[EXTRACTED RECORDS — start]
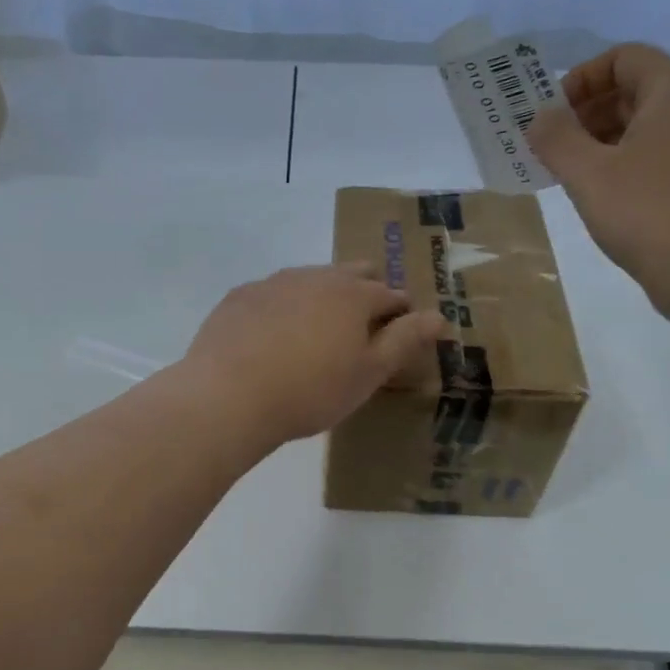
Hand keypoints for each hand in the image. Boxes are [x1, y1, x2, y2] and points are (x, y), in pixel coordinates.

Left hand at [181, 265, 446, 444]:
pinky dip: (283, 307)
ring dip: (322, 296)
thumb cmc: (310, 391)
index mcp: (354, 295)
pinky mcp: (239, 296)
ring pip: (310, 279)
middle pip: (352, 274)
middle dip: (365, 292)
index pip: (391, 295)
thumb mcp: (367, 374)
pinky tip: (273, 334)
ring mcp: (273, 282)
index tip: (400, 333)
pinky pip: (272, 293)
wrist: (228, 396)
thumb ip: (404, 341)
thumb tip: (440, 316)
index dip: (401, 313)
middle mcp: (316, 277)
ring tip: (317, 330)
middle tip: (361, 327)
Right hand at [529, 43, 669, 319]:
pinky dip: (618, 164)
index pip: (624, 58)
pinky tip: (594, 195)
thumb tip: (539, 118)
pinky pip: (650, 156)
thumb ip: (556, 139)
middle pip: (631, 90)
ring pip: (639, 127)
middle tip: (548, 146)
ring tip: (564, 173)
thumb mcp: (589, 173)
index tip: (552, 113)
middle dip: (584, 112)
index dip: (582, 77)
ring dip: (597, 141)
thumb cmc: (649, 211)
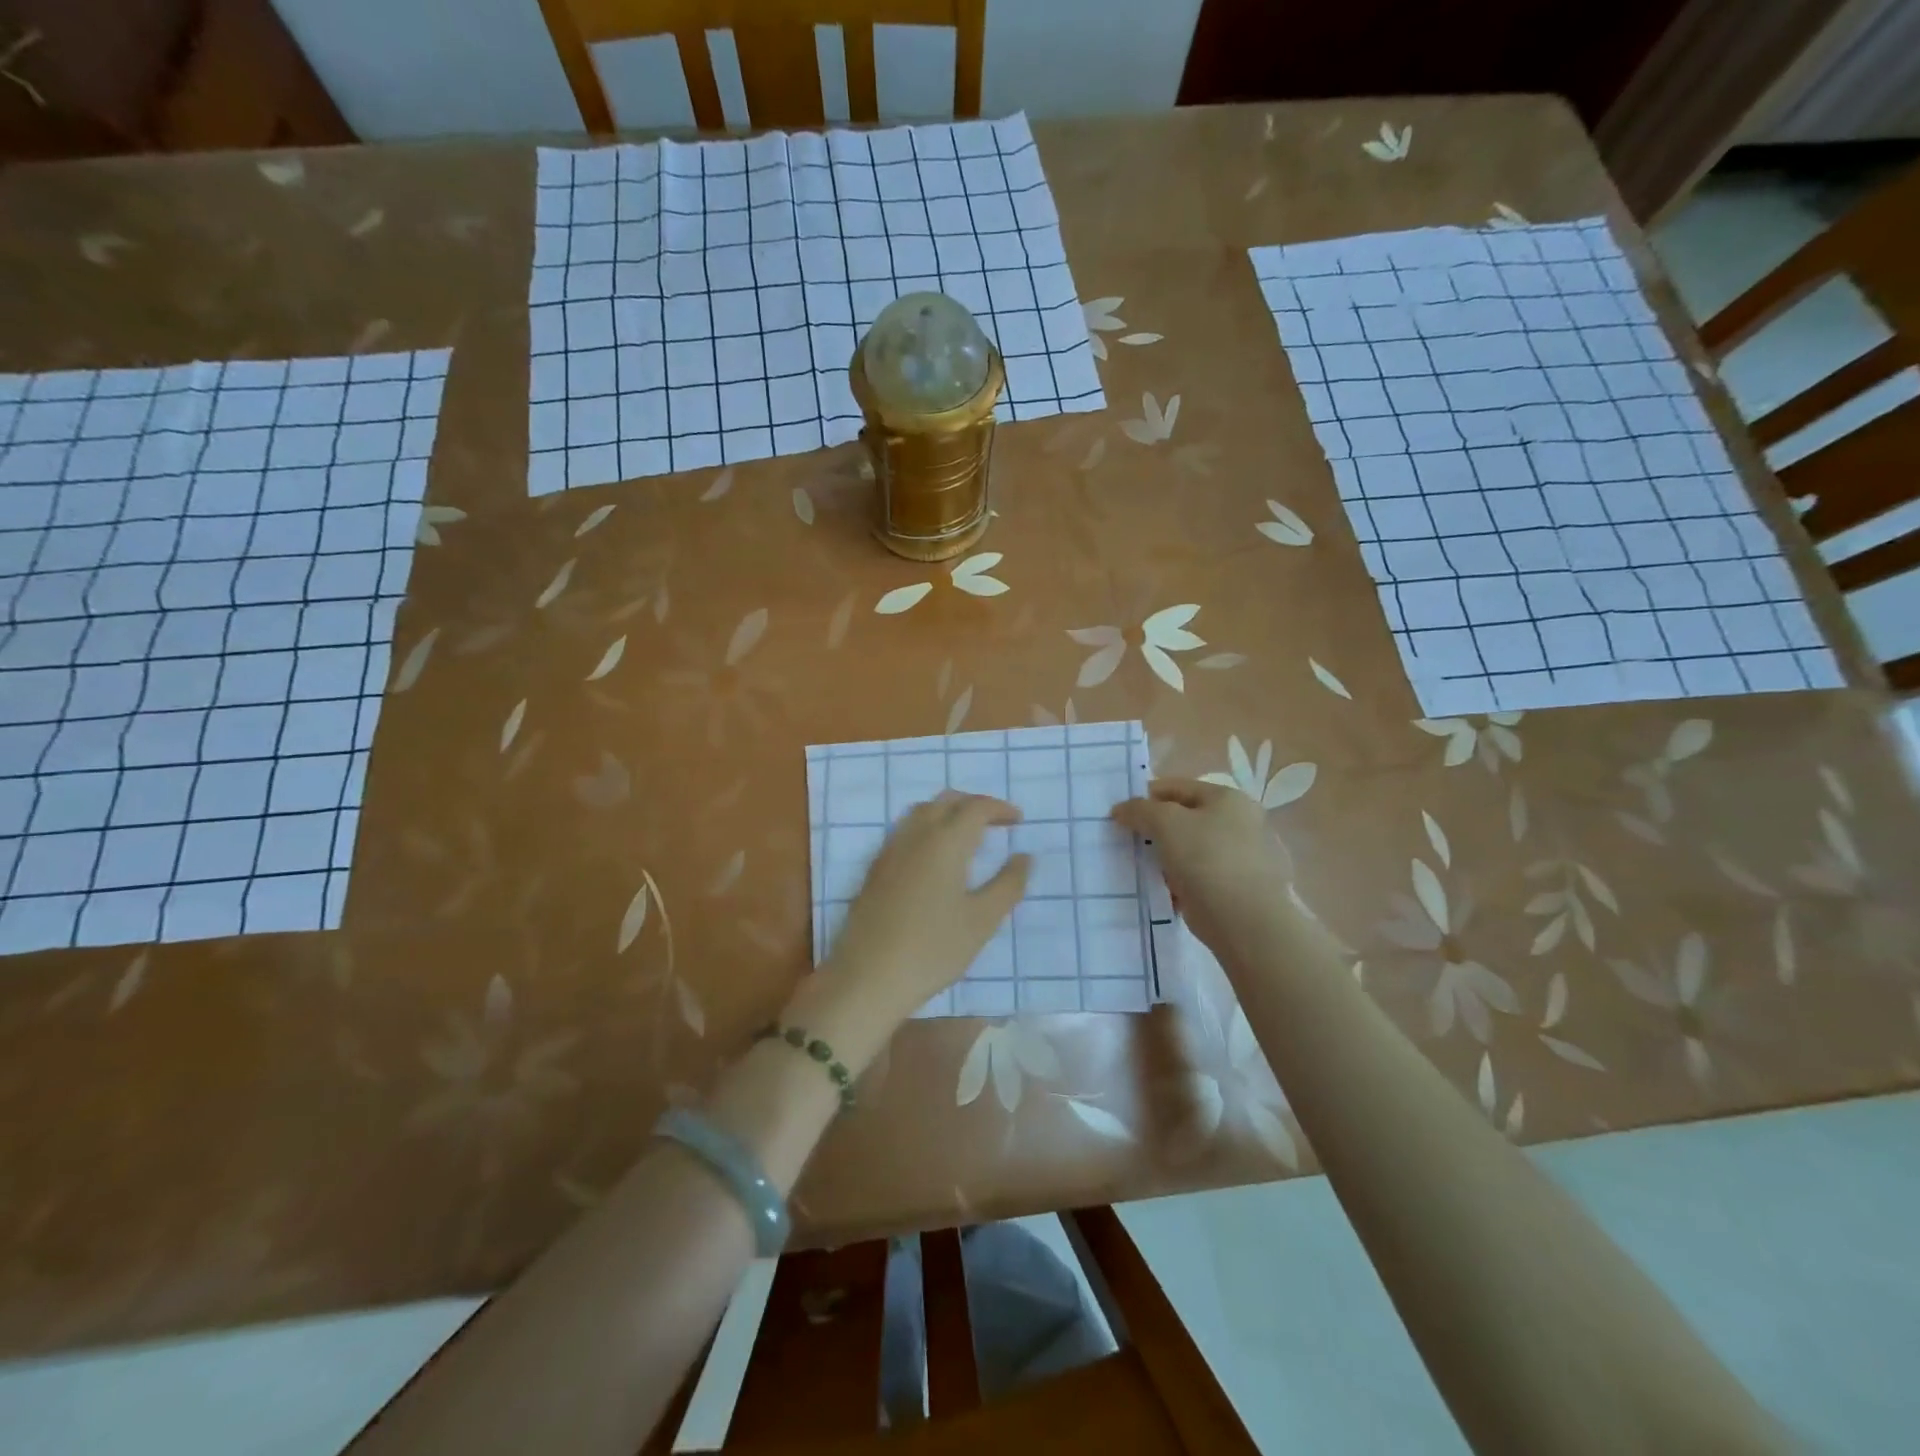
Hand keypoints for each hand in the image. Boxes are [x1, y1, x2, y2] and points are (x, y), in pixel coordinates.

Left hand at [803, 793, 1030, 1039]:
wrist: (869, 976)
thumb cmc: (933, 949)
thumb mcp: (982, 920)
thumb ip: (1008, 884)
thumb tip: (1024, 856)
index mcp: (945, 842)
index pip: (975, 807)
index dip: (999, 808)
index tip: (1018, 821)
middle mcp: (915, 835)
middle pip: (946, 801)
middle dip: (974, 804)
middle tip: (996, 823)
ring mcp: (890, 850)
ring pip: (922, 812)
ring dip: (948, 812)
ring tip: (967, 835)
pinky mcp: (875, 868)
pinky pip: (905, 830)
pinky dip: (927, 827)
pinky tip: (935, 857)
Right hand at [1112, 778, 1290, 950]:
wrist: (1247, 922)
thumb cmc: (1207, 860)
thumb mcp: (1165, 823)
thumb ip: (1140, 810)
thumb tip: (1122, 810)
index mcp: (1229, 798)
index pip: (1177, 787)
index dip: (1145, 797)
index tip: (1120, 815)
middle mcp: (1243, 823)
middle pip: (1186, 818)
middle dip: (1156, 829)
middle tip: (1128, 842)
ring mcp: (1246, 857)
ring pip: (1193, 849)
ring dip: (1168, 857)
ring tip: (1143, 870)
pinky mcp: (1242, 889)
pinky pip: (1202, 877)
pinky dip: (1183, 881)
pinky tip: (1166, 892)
[EXTRACTED RECORDS — finish]
**REQUIRED ACTION:**
Within the data above, how many lines include "hand"? The number alone is the answer.

**OUTPUT FOR THIS TASK:**
6